• **WHAT IS BEING ASKED**
Would you reproduce exactly the lines below from the one holding "November 6, 2025" through the one holding "leader or congregant please email", inclusive, and no others?

• **Page-level text extractions**
○ ○ ○ ○ ○ ○ ○

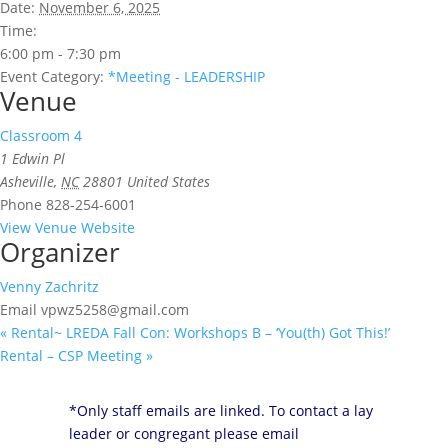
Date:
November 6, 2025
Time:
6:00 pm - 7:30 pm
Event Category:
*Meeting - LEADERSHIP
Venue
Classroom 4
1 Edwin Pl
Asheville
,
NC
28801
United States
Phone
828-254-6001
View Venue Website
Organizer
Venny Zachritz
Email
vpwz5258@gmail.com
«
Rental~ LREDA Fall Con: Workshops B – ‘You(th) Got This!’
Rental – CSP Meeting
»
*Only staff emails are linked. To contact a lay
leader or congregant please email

○ ○ ○ ○ ○ ○ ○

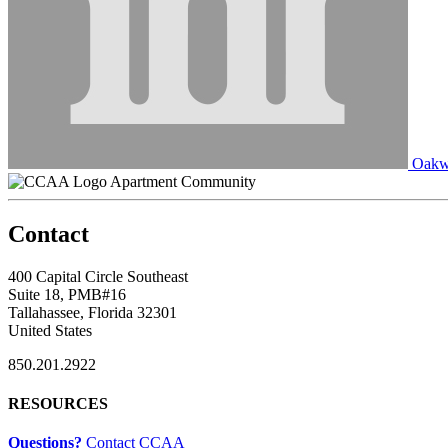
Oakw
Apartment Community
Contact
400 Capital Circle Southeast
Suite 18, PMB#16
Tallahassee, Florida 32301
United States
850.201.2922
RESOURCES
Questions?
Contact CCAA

○ ○ ○ ○ ○ ○ ○

• **SOLUTION TO THIS PROBLEM**
November 6, 2025
Time:
6:00 pm - 7:30 pm
Event Category:
*Meeting - LEADERSHIP
Venue
Classroom 4
1 Edwin Pl
Asheville
,
NC
28801
United States
Phone
828-254-6001
View Venue Website
Organizer
Venny Zachritz
Email
vpwz5258@gmail.com
«
Rental~ LREDA Fall Con: Workshops B – ‘You(th) Got This!’
Rental – CSP Meeting
»
*Only staff emails are linked. To contact a lay
leader or congregant please email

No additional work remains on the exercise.